Между домом командующего и зданием городской думы теснились кабриолеты и фаэтоны. Стояли на привязи близ деревьев кони. Сбоку, в тенистой аллейке, дудели в медные трубы армейские музыканты. Толпы горожан окружили площадь,— все ждали Ермолова. Вскоре он показался на дрожках с экзархом Феофилактом.

Предводитель дворянства, князь Багратион-Мухранский. генерал-губернатор Сталь, князья и прочие приближенные кавказского наместника двинулись ему навстречу. Для полноты торжества предводитель дворянства захлопал в ладоши и все последовали его примеру.

— Кого ждем, господа?— спросил Ермолов.

— Собственно, вас одних, Алексей Петрович, — ответил Сталь.

— Ну, если меня, то я вот он... Поехали! — крикнул командующий.

Генеральский кортеж, разрывая людское кольцо, двинулся по узкой немощеной улице, к военному тракту. Лай собак, крики мальчишек и любопытные взоры грузинок, стоящих на крышах, сопровождали кавказского наместника.

На речке Вере в небольшое духане, под виноградными лозами, командующего встретили слуги предводителя дворянства. Ермолов с провожатыми сел на тахту, застланную коврами. Тотчас появились жареные цыплята и чаши с горками апельсинов. В турьих рогах подали старое кахетинское вино. Музыканты заиграли праздничную мелодию.

Угощение, однако, длилось недолго. Ермолов сам нарушил его: поднялся и, объявив, что пора в путь, стал лобызаться со всеми подряд. Он вышел из-под навеса на дорогу, но, прежде чем сесть в дрожки, поманил к себе Муравьева. Капитан быстро подошел. В глазах Ермолова играли чертики. Он не спеша вынул трубку, набил табаком и вдруг спросил:

— Тебе известно, капитан, что в молодости я сидел в Петропавловской крепости?

— Да, Алексей Петрович, — ответил Муравьев.

— А за что — тоже знаешь?

— Знаю...

— Должен тебе сказать, капитан, что гадкая вещь — Петропавловская крепость. В камерах сырь, одиночество и тоска... — Сказав это, Ермолов расстегнул желтую кожаную сумку, достал оттуда листок, развернул его и продол-жал:— Вот из-за такой дрянной бумажки, кем-то сочиненной, упек меня государь. — Генерал подал листок Муравьеву, и тот увидел пресловутый донос Иванова, о котором так часто вспоминал.
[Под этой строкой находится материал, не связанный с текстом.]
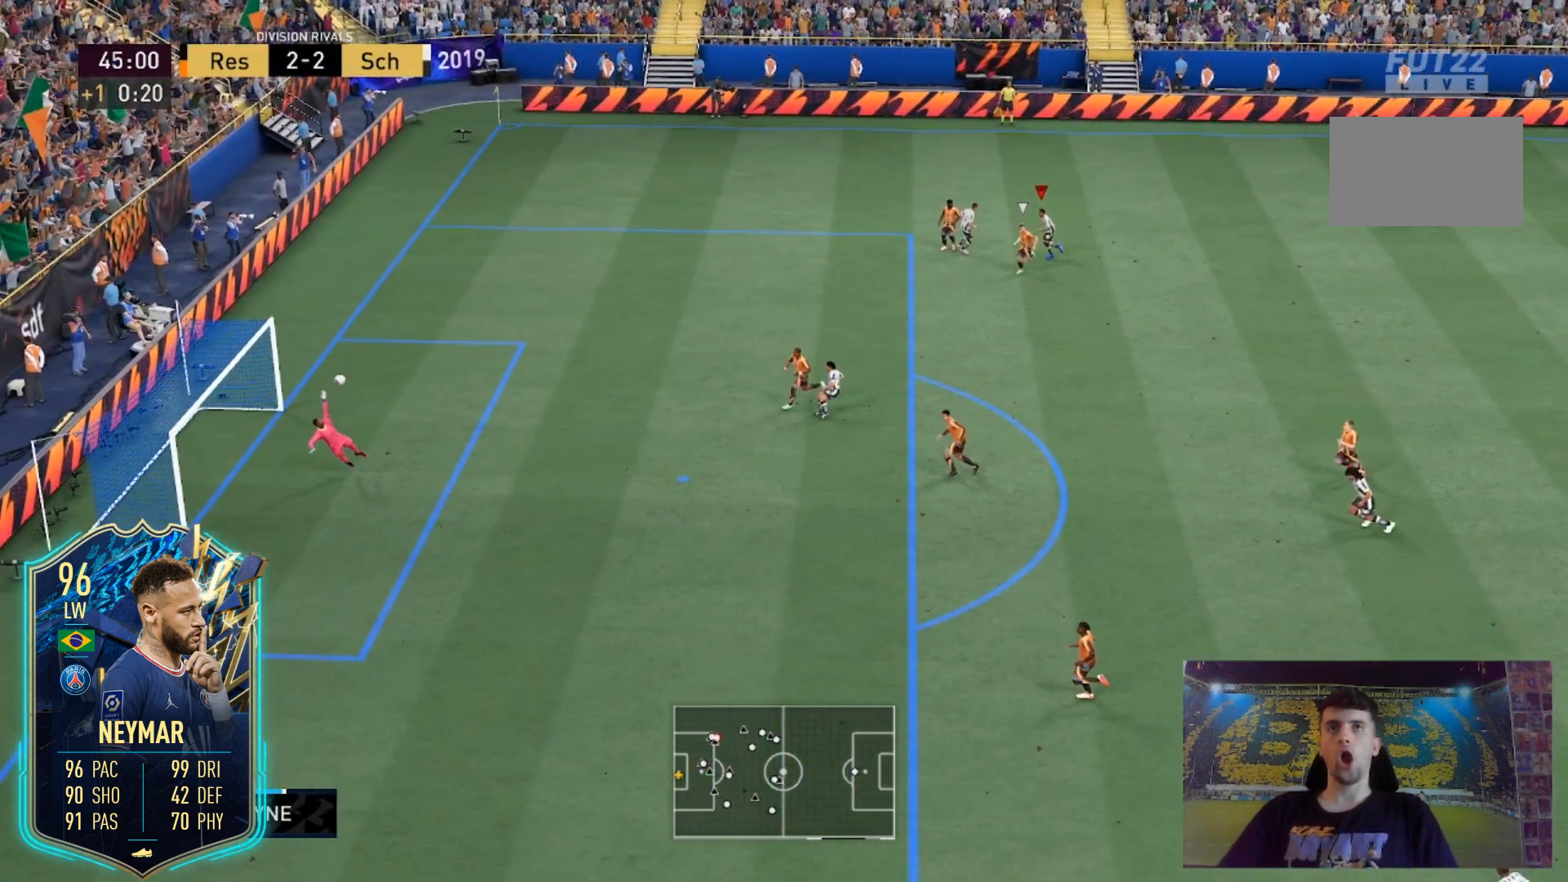
{"buttons": [], "left_stick": "left", "right_stick": "center", "events": []}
Капитан держал его в руках, читал и не знал, что с ним делать. Командующий между тем, спокойно зажег спичку, раскурил трубку и поднес горящую спичку к листку. Бумага сухо вспыхнула. Муравьев не выпускал ее из рук, пока не обжег пальцы.

— Так будет лучше, Николай Николаевич, — сказал Ермолов и порывисто привлек капитана к себе. — Много от твоей поездки не ожидаю, — заговорил он горячо. — Сколько ни сделаешь — все для меня будет довольно...

— Алексей Петрович! — растроганно проговорил Муравьев.

Командующий резко повернулся, сел в коляску и сам взялся за вожжи. Дрожки быстро покатились по большаку. Одновременно слева и справа выехали на дорогу два отряда казаков — охрана командующего. Скоро генеральские дрожки и конные казаки скрылись из глаз, потерялись в синеве Кавказских гор...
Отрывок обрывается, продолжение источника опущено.